Il criterio del fabbisogno standard, che ha soppiantato quello della spesa storica, stima quanto serve agli enti locali per erogare alcuni fondamentali servizi. E questo ci riporta nuovamente alla prioritaria individuazione dei LEP, ovvero a quei livelli essenziali delle prestazioni per i servizi concernenti diritti civili e sociali, che devono essere garantiti su tutto il territorio nazionale e che oggi trovano applicazione solo in ambito sanitario là dove sono da tempo definiti i Livelli Essenziali di Assistenza (LEA). Determinazione che è di competenza esclusiva statale e appare un prius logico rispetto alla determinazione dei fabbisogni standard.

 

Il principio del regionalismo differenziato emergente dalla nostra Costituzione può essere, quindi, realizzato a patto che, accanto alla determinazione dei LEP, il legislatore fissi criteri uniformi di perequazione finanziaria, con attenzione anche a quelli infrastrutturali, finalizzati alla riduzione del divario tra il Nord e il Sud del Paese, in modo da rendere possibile la realizzazione del processo di autonomia, attuando al contempo i principi di coesione e solidarietà nazionale. Al fine di evitare di svuotare di contenuto l’art. 117 Cost. e di mortificare la ratio che lo stesso esprime, sarebbe opportuno, inoltre, che il disegno di legge per l’attuazione dell’autonomia differenziata prevedesse, per le regioni che presentino istanze di autonomia in determinate materie, adeguate motivazioni legate all’esperienza sociale, culturale, politica, acquisita dalla regione in quel determinato settore, oppure alle esigenze che emergono in determinati territori. Del resto, già in seno ai lavori dell’Assemblea Costituente sulla individuazione delle competenze regionali, si registrarono posizioni diametralmente opposte.

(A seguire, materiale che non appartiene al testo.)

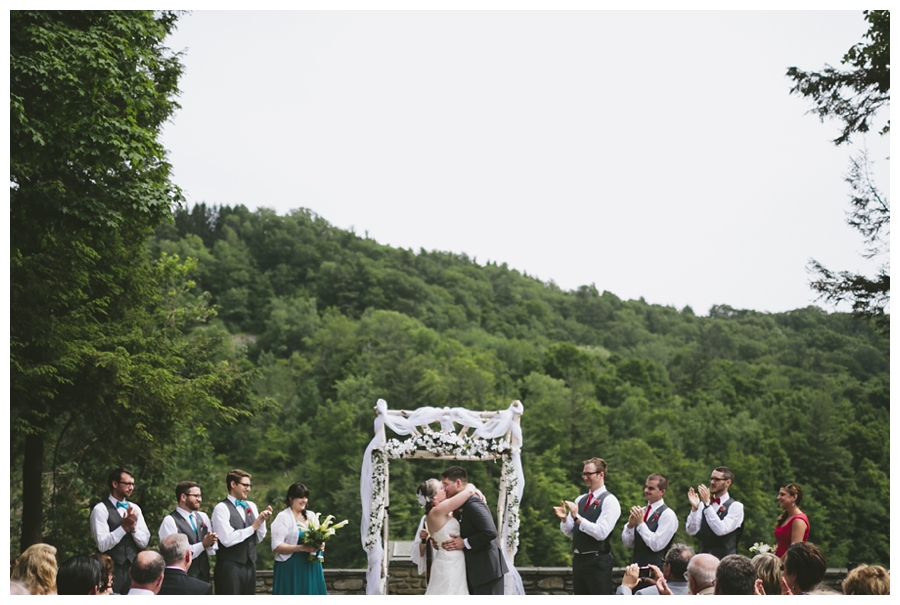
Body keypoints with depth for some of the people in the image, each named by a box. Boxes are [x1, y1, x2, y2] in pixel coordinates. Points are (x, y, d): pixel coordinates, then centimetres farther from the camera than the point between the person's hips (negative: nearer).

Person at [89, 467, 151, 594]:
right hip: (112, 570, -5)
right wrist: (124, 526, -19)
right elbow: (102, 545, -15)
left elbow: (144, 542, 5)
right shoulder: (101, 509, -6)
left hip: (134, 568, 5)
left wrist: (133, 527, -12)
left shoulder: (134, 508, 11)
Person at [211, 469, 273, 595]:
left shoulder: (251, 506, 12)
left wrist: (262, 520, -4)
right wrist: (253, 527, -13)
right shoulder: (221, 508, -9)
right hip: (230, 566, -7)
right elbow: (227, 539, -20)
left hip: (250, 565, 7)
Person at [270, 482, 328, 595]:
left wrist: (320, 545, -3)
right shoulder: (283, 517, -6)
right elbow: (276, 546, -13)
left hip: (311, 567, 6)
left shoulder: (311, 516, 12)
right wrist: (302, 548, -20)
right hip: (291, 569, -6)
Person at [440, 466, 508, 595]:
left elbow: (490, 532, -26)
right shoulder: (464, 505, 14)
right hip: (477, 570, 10)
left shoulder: (473, 503, -17)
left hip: (486, 569, -10)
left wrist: (465, 543, -18)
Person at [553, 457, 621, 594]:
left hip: (597, 562, -7)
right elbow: (568, 531, 11)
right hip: (578, 560, 7)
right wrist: (564, 519, -9)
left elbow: (601, 533, -20)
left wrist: (577, 517, -24)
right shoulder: (580, 499, 13)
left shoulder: (609, 501, -9)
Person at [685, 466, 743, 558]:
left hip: (724, 558, -4)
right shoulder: (703, 504, 11)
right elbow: (691, 531, 3)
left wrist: (707, 504, -20)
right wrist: (694, 508, -11)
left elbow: (721, 530, -17)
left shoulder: (736, 506, -2)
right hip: (703, 558, 4)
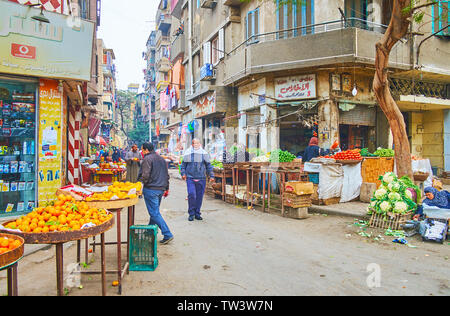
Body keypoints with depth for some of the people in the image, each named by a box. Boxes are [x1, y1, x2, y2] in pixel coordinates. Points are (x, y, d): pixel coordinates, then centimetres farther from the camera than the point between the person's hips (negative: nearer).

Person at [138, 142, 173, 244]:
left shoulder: (147, 159, -10)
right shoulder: (161, 159, 15)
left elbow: (145, 175, -19)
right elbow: (167, 175, 17)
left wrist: (140, 184, -1)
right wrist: (166, 188, 22)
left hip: (151, 189, -8)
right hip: (161, 189, 8)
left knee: (154, 213, -5)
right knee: (155, 211, 18)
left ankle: (167, 234, -10)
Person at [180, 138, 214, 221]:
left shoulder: (204, 153, 7)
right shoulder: (188, 153, 4)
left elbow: (208, 165, 10)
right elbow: (183, 164, 11)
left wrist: (211, 176, 6)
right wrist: (183, 173, -2)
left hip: (201, 179, 2)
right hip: (190, 178, -1)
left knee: (199, 196, 6)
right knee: (191, 194, -12)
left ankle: (197, 213, 20)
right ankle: (191, 213, 4)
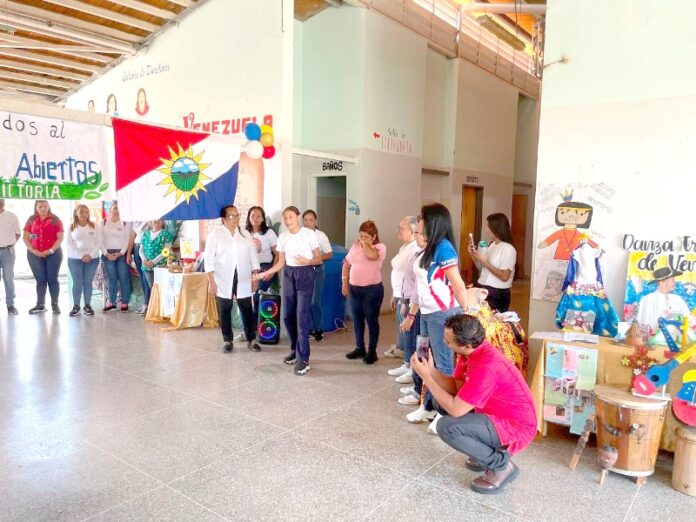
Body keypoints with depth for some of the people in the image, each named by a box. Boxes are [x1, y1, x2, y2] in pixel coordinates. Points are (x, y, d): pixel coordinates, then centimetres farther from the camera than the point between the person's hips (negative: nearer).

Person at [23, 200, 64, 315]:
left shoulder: (55, 219, 1)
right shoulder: (31, 220, 8)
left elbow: (60, 238, -3)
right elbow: (26, 237, 5)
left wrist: (51, 250, -14)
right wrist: (33, 250, -9)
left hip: (53, 253, -2)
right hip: (34, 254, 2)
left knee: (52, 279, 0)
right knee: (40, 279, 7)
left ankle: (55, 304, 5)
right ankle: (40, 305, 11)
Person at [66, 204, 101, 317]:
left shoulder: (94, 226, 5)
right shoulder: (72, 227, 4)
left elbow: (98, 242, 0)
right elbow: (69, 244, -1)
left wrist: (90, 255, -11)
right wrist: (81, 256, -11)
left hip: (92, 258, 0)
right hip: (75, 259, 0)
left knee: (88, 282, 3)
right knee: (77, 282, 0)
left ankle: (88, 305, 10)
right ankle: (76, 306, 8)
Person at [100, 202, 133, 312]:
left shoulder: (126, 222, 3)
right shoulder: (103, 223, 8)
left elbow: (127, 240, -2)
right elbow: (101, 240, 4)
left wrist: (121, 253, -11)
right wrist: (106, 253, -7)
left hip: (122, 253, -2)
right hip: (108, 254, 2)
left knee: (123, 278, -4)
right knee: (112, 278, 4)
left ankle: (125, 302, 1)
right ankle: (111, 302, 10)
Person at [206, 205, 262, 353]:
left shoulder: (245, 234, 6)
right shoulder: (215, 235, -2)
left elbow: (253, 257, 8)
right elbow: (209, 259, -3)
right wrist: (211, 281, -9)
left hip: (243, 279, 2)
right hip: (223, 280, -2)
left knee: (247, 310, 4)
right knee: (224, 311, 6)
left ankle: (251, 339, 15)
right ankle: (227, 341, 19)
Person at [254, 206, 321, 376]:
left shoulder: (309, 234, -7)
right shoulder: (283, 237, 5)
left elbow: (318, 259, -3)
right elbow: (281, 263, 9)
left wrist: (307, 261, -23)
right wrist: (265, 273, -4)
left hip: (305, 274, -5)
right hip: (289, 274, 5)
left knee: (302, 315, -11)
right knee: (288, 315, 7)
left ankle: (303, 359, -8)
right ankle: (295, 350, 26)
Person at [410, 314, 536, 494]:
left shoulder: (485, 367, -33)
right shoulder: (472, 350, -5)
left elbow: (455, 410, -29)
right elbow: (457, 387, 3)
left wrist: (426, 377, -22)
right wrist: (431, 370, -12)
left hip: (515, 427, -9)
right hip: (494, 412, 9)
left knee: (446, 427, -25)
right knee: (441, 400, 8)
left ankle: (501, 465, -4)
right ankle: (485, 451, 16)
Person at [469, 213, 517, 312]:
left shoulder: (508, 249, -13)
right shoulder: (491, 245, 10)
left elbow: (504, 277, -18)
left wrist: (485, 262, -19)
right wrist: (473, 255, 1)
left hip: (497, 294, -7)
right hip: (483, 290, 7)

Quella di Einaudi che sottolineava che: “L’Italia è uno Stato unitario, di tal ché la soluzione migliore sarebbe quella che la Costituzione attribuisse alle regioni determinate competenze anziché prevedere che esse possano esercitare una pienezza di poteri su tutto quanto non riservato espressamente allo Stato”, e quella di Cossu che asseriva che: “Il centralismo statale così com’è oggi, non risponde né alle esigenze né alle aspirazioni del Paese”.  Solo nel rispetto di queste condizioni, l’autonomia differenziata potrà rappresentare un’importante sfida per le regioni, uno strumento di potenziale crescita e sviluppo del Paese. Ed è esclusivamente scommettendo sull’assunzione di responsabilità di ogni singola regione che, la straordinaria diversità locale che la nostra Terra esprime, potrà raggiungere il suo momento di sintesi in quella “identità italiana” che tutte le realtà territoriali richiama a sé.